Bue Rübner Hansen explains Barcelona's project of bringing refugees into the city. Duration: 2:00.
Cameron Thibos: Could you please tell us a bit about yourself and your research?
My name is Bue Rübner Hansen. I originally come from Denmark and have a research project there at the University of Aarhus. I am mainly based in Barcelona at the moment. I’m researching the emergence of new ideas of the good life in common, in Spanish social movements, but also the new municipalist experiments here in Spain. One idea that is very relevant to the conference we are having here is the idea of a refugee city. This is an idea of the good life in common that will include in some ways that still remain to be seen, people with a refugee background.
Cameron: What is going on with these refugee movements in Barcelona today?
Bue: In September 2015, there was a considerable influx of refugees and also migrants – a floating distinction by the way which is often quite arbitrary.
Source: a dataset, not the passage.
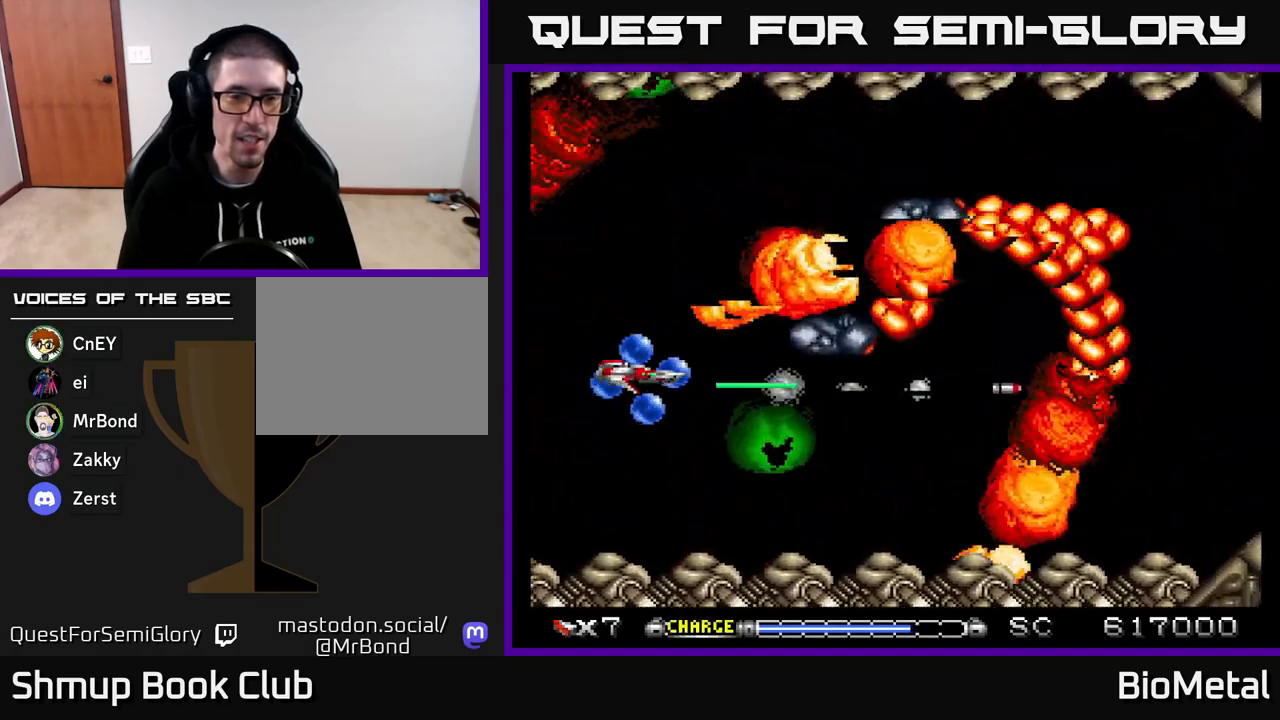
{"buttons": ["A", "DPAD_DOWN"], "right_stick": "center", "events": [[50, "DPAD_LEFT", "down"], [233, "DPAD_UP", "up"], [267, "DPAD_DOWN", "down"], [317, "DPAD_LEFT", "up"]]}
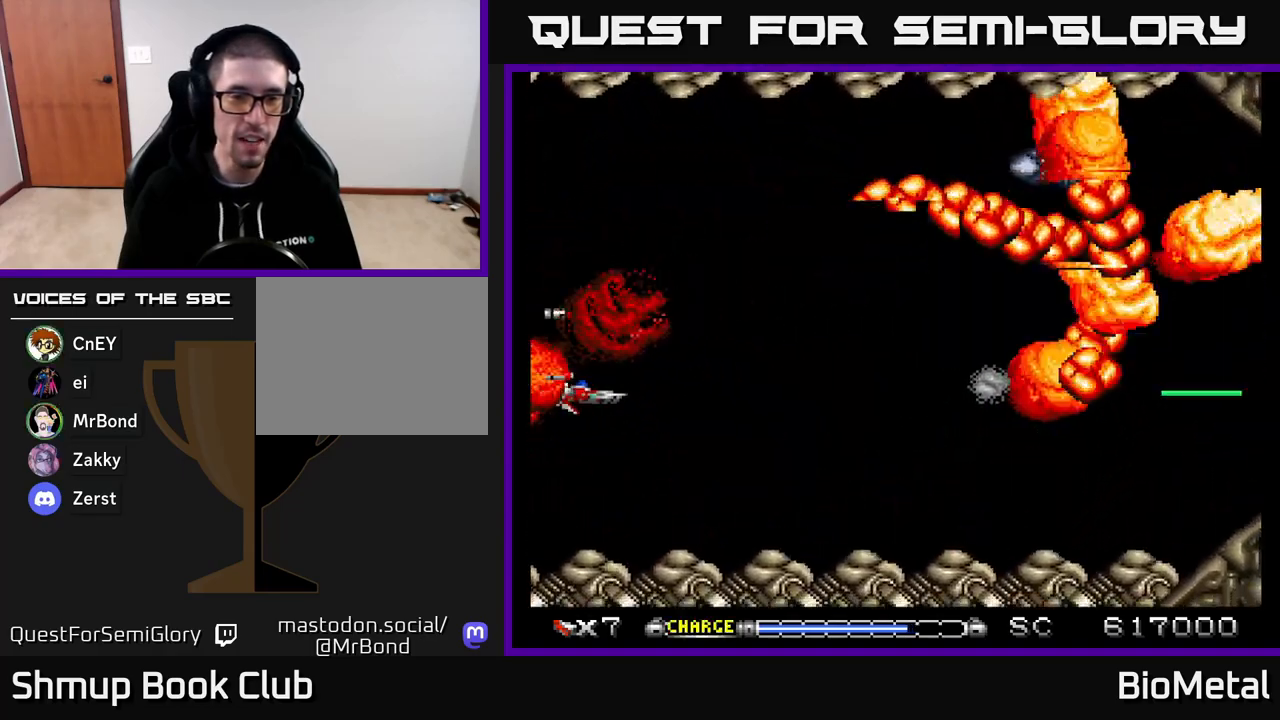
{"buttons": ["A"], "right_stick": "center", "events": [[83, "DPAD_DOWN", "up"], [267, "DPAD_DOWN", "down"], [267, "DPAD_RIGHT", "down"], [417, "DPAD_DOWN", "up"], [417, "DPAD_RIGHT", "up"]]}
Ada Colau, the mayor of Barcelona, who has a social movements background in the housing rights movement, took the initiative to issue a letter signed by mayors of other European cities including large cities such as Paris. This said that the cities of Europe should take responsibility for welcoming refugees, especially given a situation in which states were very reluctant to live up to their responsibility for guaranteeing the human rights and the security of people escaping primarily from war, but also from the effects of climate change and other forms of oppression. So, Ada Colau’s idea of refugee cities was met with a lot of enthusiasm, across Europe and locally. It was a new and surprising move.
Many wrote to the municipality saying, “what can we do to help? We are ready to host people and help out in other ways”. A grassroots part of the citizen’s platform called Barcelona en Comu – Ada Colau’s platform – leapt into action to create different neighbourhood groups preparing for the arrival of refugees in Barcelona. Unfortunately, as in so many other European countries, the Spanish state proved completely unwilling to live up to its own commitments, such as to the European relocation scheme, so very few refugees have come to Spain. The promise was to take 18,000, but last time I checked it was less than 100.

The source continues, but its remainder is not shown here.